Last week I did an experiment where I transmitted WSPR on a fixed frequency for several days and studied the distribution of the frequency reports I got in the WSPR Database. This can be used to study the frequency accuracy of the reporters’ receivers.
I was surprised to find that the distribution of reports was skewed. It was more likely for the reference of a reporter to be low in frequency than to be high in frequency. The experiment was done in the 40m band. Now I have repeated the same experiment in the 20m band, obtaining similar results.
The details of the experiment are contained in the previous post. This time I have been transmitting on 14097100Hz, and after measuring against my GPSDO I have determined that my real transmit frequency was 14097098.43Hz. The test has run over the course of 6 days, collecting a total of 3643 reports coming from 146 different reporters. Below you can see the distribution of the frequency error of the reporters.
The distribution is similar to the one obtained on 40m, but it is not quite the same. Nevertheless, both distributions are clearly skewed to the left. Below you can see the histograms showing the reporters per number of reports. We see that most reporters have only given 10 reports or less.

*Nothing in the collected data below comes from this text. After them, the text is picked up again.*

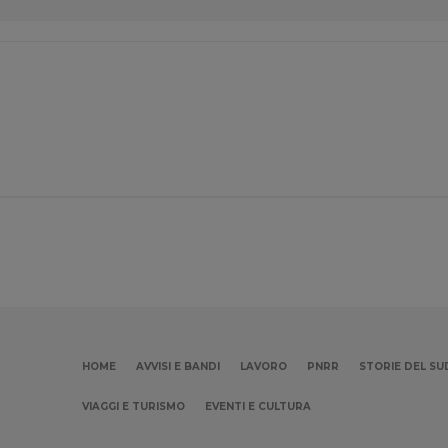
HOME
AVVISI E BANDI
LAVORO
PNRR
STORIE DEL SU
VIAGGI E TURISMO
EVENTI E CULTURA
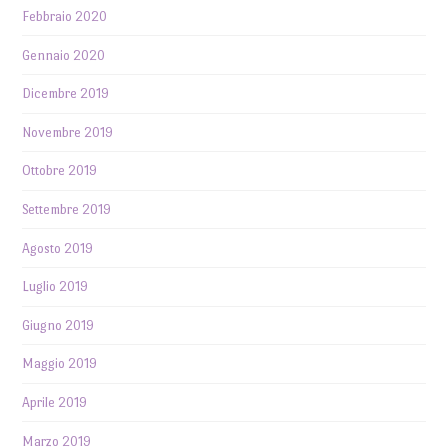
Febbraio 2020
Gennaio 2020
Dicembre 2019
Novembre 2019
Ottobre 2019
Settembre 2019
Agosto 2019
Luglio 2019
Giugno 2019
Maggio 2019
Aprile 2019
Marzo 2019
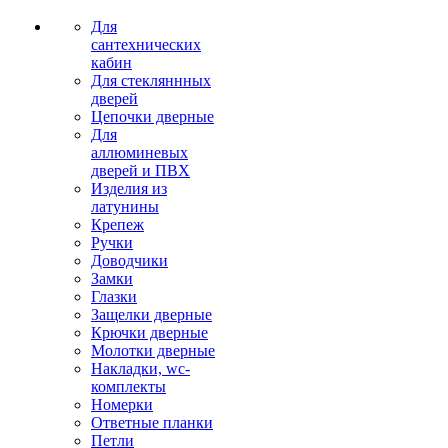
Для
сантехнических
кабин
Для стекляннных
дверей
Цепочки дверные
Для
аллюминевых
дверей и ПВХ
Изделия из
латунины
Крепеж
Ручки
Доводчики
Замки
Глазки
Защелки дверные
Крючки дверные
Молотки дверные
Накладки, wc-
комплекты
Номерки
Ответные планки
Петли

When I tweeted about this bias in frequency, several people presented theories to try to explain the bias. F4DAV suggested that this could be an artefact of the WSPR decoder. However, I have contacted Joe Taylor to check if the software could play any role, and he doesn’t think so. He remarks that he has done tests with K9AN using a GPS-locked system and a well calibrated transceiver and they obtain reports which are accurate to 1Hz (note that 1Hz is 0.1ppm in 40m, and here we are seeing much larger biases).
Miguel Ángel EA4EOZ remarked that it is not so easy to derive the frequency error of the reference of a receiver given the frequency error in the WSPR report (which is measured at the audio output by the WSPR software). He said that this depends on the receiver architecture and how many stages it has in the case of a superhet receiver. This left me wondering for a while, as it occurred to me that according as to whether the first LO was below or above the RF frequency you would see the frequency error go in a different direction.

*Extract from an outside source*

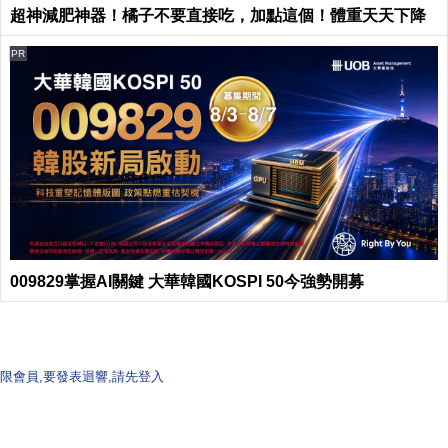
超神減肥神器！橘子不要直接吃，加點這個！體重天天下降
PR
009829掌握AI關鍵 大華韓國KOSPI 50今強勢開募
限會員,要發表迴響,請先登入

A moment’s thought shows that this is not the case: the architecture of the receiver doesn’t matter at all. At the audio output you will get an error in frequency which equals the relative error of the frequency reference of the receiver times the RF frequency of the signal. It doesn’t matter if the receiver is a superhet having several stages, a direct conversion zero-IF SDR or a direct sampling DDC SDR (in the case where the receiver has frequencies derived from different crystal oscillators you should replace the concept of “frequency reference” by a suitable weighted average of all the crystal oscillators).
My favourite way to see this is that the frequency reference of a receiver is used to measure time. It’s the receiver’s clock. It doesn’t matter how it’s used to bring the RF signal down to AF. If the receiver’s clock is running slow, the RF will appear higher in frequency and vice versa.
Another way to see it is to think that each stage in a superhet receiver performs a frequency conversion where the RF frequency \(f^{\text{RF}} = f^{\text{IF}}_0\) is transformed into the first IF, \(f^{\text{IF}}_1\), by \(f^{\text{IF}}_j = \pm f^{IF}_{j-1} \pm f^{\text{LO}}_j\), with the condition that \(f^{\text{IF}}_j \geq 0\), so in particular both signs cannot be \(-\) simultaneously. After several frequency conversions we arrive at the AF, \(f^{\text{AF}} = f^{\text{IF}}_n\) and we can groups all the \(f^{\text{LO}}_j\) terms as \(f^{\text{LO}} = -(\pm f^{\text{LO}}_1 \pm \cdots \pm f^{\text{LO}}_k)\). Hence, \(f^{\text{AF}} = \pm f^{\text{RF}} – f^{\text{LO}}\). Now, the fact that the frequency conversion from RF to AF is sideband preserving (i.e., the mode is USB), means that \(f^{\text{RF}}\) should have the sign \(+\). Note that this forces \(0 < f^{\text{LO}} < f^{\text{RF}}\). If the receiver uses only a single crystal, then each of the frequencies \(f^{\text{LO}}_j\) is a constant multiple of the frequency of the crystal, so the same is true of \(f^{\text{LO}}\). If the receiver uses several crystals, then \(f^{\text{LO}}\) is a linear combination of the frequencies of all the crystals. Note that the coefficients may have positive and negative signs, which can get interesting. In the usual case the crystal whose frequency error dominates the error in \(f^{\text{LO}}\) will have a positive coefficient in the linear combination, but there can be pathological cases. The same kind of reasoning done here applies for a direct conversion zero-IF receiver or a DDC.
Miguel Ángel EA4EOZ has also made a key remark: crystals only go down in frequency when they age. This is almost true. As this image shows, there is an increase in frequency due to stress relief and a decrease in frequency due to mass transfer. In the long run, the decreasing effect wins out. This seems a convincing cause that explains the bias I am seeing in the frequency distribution. Amateur transceivers are calibrated on fabrication but eventually their crystals age and go down in frequency, and most hams don’t bother to calibrate the transceiver frequently.